Despite the gloom, he could tell it stretched miles in both directions, and rose up no less than twenty paces. The top edge climbed, fell, and climbed again, like the spine of a great beast. He had seen the ridge of stone the day before. He wished he had remembered it before he took flight from his makeshift den, for he might have gone in another direction. Now he was trapped.

Am I? he wondered, brushing his fingers over the surface. It seemed the wall of rock was smooth, but on closer inspection, he found that it looked as if mud had been poured out to bake under the sun, then more was poured over the first layer, then more, slowly building up hundreds of thin sheets….

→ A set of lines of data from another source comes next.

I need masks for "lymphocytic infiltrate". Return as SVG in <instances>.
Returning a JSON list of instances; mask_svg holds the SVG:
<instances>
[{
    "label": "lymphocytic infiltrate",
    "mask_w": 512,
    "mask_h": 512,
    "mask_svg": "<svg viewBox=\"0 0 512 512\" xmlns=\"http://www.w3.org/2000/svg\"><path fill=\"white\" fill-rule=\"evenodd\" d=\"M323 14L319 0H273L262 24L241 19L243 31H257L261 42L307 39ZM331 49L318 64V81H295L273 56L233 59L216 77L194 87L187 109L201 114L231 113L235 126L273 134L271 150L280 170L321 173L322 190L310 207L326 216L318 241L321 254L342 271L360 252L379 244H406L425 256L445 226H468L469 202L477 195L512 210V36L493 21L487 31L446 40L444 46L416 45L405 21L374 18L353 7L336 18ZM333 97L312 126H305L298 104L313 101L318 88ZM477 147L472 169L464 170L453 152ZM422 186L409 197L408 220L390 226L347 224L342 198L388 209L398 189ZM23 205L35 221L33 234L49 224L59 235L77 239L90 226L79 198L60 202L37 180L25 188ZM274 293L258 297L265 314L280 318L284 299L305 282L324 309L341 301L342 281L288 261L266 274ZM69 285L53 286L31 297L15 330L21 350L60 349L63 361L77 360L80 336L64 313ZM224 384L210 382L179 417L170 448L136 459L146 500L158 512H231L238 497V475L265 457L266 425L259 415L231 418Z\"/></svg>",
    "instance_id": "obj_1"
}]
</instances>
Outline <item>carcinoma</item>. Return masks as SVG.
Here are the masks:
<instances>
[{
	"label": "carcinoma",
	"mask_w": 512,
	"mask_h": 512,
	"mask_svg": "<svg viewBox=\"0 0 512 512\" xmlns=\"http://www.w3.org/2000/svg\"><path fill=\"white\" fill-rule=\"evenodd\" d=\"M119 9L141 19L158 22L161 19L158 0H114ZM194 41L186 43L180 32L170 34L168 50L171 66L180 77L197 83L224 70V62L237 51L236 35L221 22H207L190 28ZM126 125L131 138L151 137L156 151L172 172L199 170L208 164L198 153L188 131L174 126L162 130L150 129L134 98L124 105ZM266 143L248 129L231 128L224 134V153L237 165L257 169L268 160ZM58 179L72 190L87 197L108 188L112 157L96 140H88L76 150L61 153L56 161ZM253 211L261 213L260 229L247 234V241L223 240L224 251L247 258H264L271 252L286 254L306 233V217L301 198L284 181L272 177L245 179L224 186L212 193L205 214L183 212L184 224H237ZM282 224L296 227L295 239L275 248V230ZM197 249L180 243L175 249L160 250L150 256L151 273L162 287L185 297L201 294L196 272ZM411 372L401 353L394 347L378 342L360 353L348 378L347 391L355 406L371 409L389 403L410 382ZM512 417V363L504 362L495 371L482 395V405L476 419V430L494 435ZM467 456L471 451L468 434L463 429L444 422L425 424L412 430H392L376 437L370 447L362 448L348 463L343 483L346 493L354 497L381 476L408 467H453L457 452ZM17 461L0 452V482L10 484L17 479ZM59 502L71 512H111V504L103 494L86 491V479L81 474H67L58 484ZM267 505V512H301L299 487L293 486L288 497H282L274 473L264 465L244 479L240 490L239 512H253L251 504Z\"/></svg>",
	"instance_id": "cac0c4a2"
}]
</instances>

He reached up, wedged his fingers between two layers of stone, then pulled himself up enough to drive his toes into another seam. He began to climb, his muscles weak and shivery. Still, the ascent was far easier than he would have imagined. His life in the mines had made his grip firm, and the skin of his fingers tough as leather. And despite the abuse the soles of his feet had taken since his escape, the tips of his toes were in better shape, and they clung to the layered stone like a second set of fingers.

Over several paces he climbed, then the cliff arched over the top of him like a frozen wave, halting him. He hung there, breathing deeply but calmly, searching for another way. Finding what he needed, he moved off to his right and came to an area pocked with dozens of deep pockets. Some, he was surprised to find, were filled with empty bird nests made of dried, crumbly mud and feathers.